═══ Given records ═══

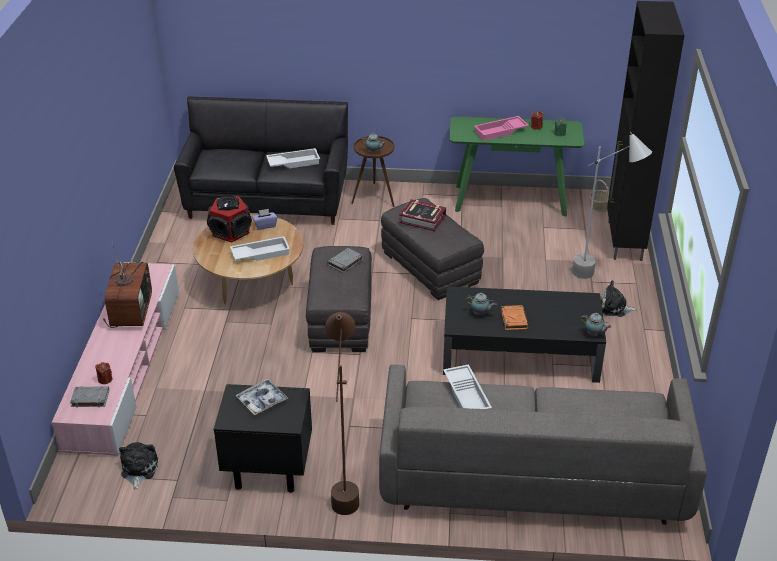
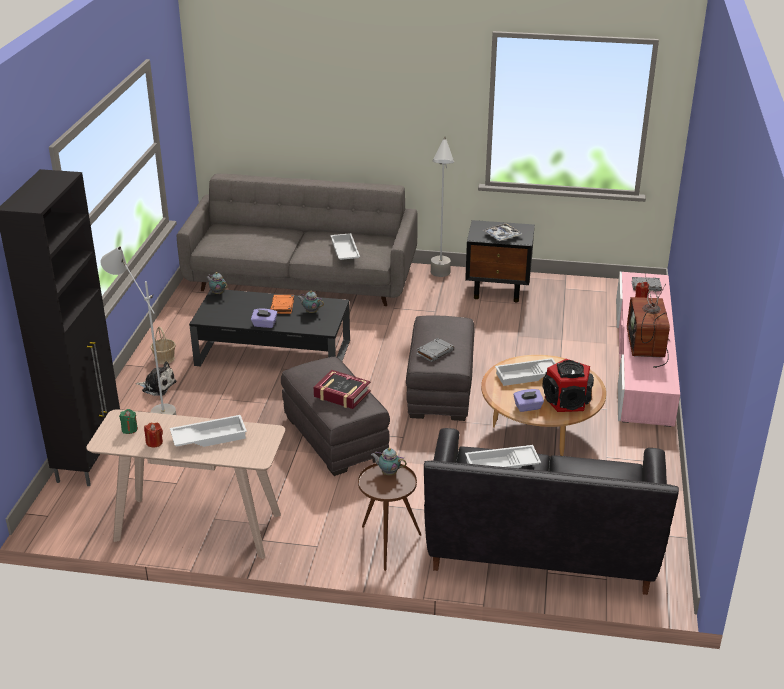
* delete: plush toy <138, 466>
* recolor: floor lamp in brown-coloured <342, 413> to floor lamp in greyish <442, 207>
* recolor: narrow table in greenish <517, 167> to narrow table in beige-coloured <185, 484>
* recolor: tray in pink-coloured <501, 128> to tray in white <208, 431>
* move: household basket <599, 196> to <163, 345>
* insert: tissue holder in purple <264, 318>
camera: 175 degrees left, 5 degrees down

═══

- Task directions:
Write out every entry above exactly, minus the pictures.

- Output for this exercise:
* delete: plush toy <138, 466>
* recolor: floor lamp in brown-coloured <342, 413> to floor lamp in greyish <442, 207>
* recolor: narrow table in greenish <517, 167> to narrow table in beige-coloured <185, 484>
* recolor: tray in pink-coloured <501, 128> to tray in white <208, 431>
* move: household basket <599, 196> to <163, 345>
* insert: tissue holder in purple <264, 318>
camera: 175 degrees left, 5 degrees down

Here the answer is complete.